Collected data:
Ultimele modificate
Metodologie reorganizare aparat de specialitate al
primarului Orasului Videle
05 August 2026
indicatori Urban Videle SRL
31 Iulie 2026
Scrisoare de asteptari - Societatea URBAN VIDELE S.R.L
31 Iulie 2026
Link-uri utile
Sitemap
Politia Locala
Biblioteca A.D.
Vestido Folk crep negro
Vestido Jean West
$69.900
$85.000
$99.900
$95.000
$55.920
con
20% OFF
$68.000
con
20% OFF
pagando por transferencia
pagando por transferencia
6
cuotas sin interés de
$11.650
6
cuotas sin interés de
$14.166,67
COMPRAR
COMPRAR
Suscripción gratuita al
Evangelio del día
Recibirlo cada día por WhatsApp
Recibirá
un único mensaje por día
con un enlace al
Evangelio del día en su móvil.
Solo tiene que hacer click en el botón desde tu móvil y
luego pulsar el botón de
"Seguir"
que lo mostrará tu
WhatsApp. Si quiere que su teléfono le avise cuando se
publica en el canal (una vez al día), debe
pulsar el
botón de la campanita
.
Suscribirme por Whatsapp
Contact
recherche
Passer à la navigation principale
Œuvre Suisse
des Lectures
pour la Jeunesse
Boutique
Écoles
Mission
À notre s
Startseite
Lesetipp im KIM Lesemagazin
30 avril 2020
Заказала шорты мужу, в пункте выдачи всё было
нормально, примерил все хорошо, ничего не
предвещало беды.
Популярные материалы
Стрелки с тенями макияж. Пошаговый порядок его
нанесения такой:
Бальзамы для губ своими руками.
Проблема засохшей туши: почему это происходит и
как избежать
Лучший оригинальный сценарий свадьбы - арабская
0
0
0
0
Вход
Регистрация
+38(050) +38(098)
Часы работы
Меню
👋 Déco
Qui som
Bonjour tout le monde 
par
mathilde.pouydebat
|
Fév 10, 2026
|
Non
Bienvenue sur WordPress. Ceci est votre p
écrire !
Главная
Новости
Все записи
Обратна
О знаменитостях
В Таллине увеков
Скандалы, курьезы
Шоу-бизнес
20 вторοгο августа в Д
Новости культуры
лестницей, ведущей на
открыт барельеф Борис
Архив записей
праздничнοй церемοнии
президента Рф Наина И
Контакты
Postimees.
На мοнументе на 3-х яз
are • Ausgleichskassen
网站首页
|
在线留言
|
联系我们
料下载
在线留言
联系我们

| What to work on |
Reproduce, please, every line of the records above without alteration.

| Your solution |
Ultimele modificate
Metodologie reorganizare aparat de specialitate al
primarului Orasului Videle
05 August 2026
indicatori Urban Videle SRL
31 Iulie 2026
Scrisoare de asteptari - Societatea URBAN VIDELE S.R.L
31 Iulie 2026
Link-uri utile
Sitemap
Politia Locala
Biblioteca A.D.
Vestido Folk crep negro
Vestido Jean West
$69.900
$85.000
$99.900
$95.000
$55.920
con
20% OFF
$68.000
con
20% OFF
pagando por transferencia
pagando por transferencia
6
cuotas sin interés de
$11.650
6
cuotas sin interés de
$14.166,67
COMPRAR
COMPRAR
Suscripción gratuita al
Evangelio del día
Recibirlo cada día por WhatsApp
Recibirá
un único mensaje por día
con un enlace al
Evangelio del día en su móvil.
Solo tiene que hacer click en el botón desde tu móvil y
luego pulsar el botón de
"Seguir"
que lo mostrará tu
WhatsApp. Si quiere que su teléfono le avise cuando se
publica en el canal (una vez al día), debe
pulsar el
botón de la campanita
.
Suscribirme por Whatsapp
Contact
recherche
Passer à la navigation principale
Œuvre Suisse
des Lectures
pour la Jeunesse
Boutique
Écoles
Mission
À notre s
Startseite
Lesetipp im KIM Lesemagazin
30 avril 2020
Заказала шорты мужу, в пункте выдачи всё было
нормально, примерил все хорошо, ничего не
предвещало беды.
Популярные материалы
Стрелки с тенями макияж. Пошаговый порядок его
нанесения такой:
Бальзамы для губ своими руками.
Проблема засохшей туши: почему это происходит и
как избежать
Лучший оригинальный сценарий свадьбы - арабская
0
0
0
0
Вход
Регистрация
+38(050) +38(098)
Часы работы
Меню
👋 Déco
Qui som
Bonjour tout le monde 
par
mathilde.pouydebat
|
Fév 10, 2026
|
Non
Bienvenue sur WordPress. Ceci est votre p
écrire !
Главная
Новости
Все записи
Обратна
О знаменитостях
В Таллине увеков
Скандалы, курьезы
Шоу-бизнес
20 вторοгο августа в Д
Новости культуры
лестницей, ведущей на
открыт барельеф Борис
Архив записей
праздничнοй церемοнии
президента Рф Наина И
Контакты
Postimees.
На мοнументе на 3-х яз
are • Ausgleichskassen
网站首页
|
在线留言
|
联系我们
料下载
在线留言
联系我们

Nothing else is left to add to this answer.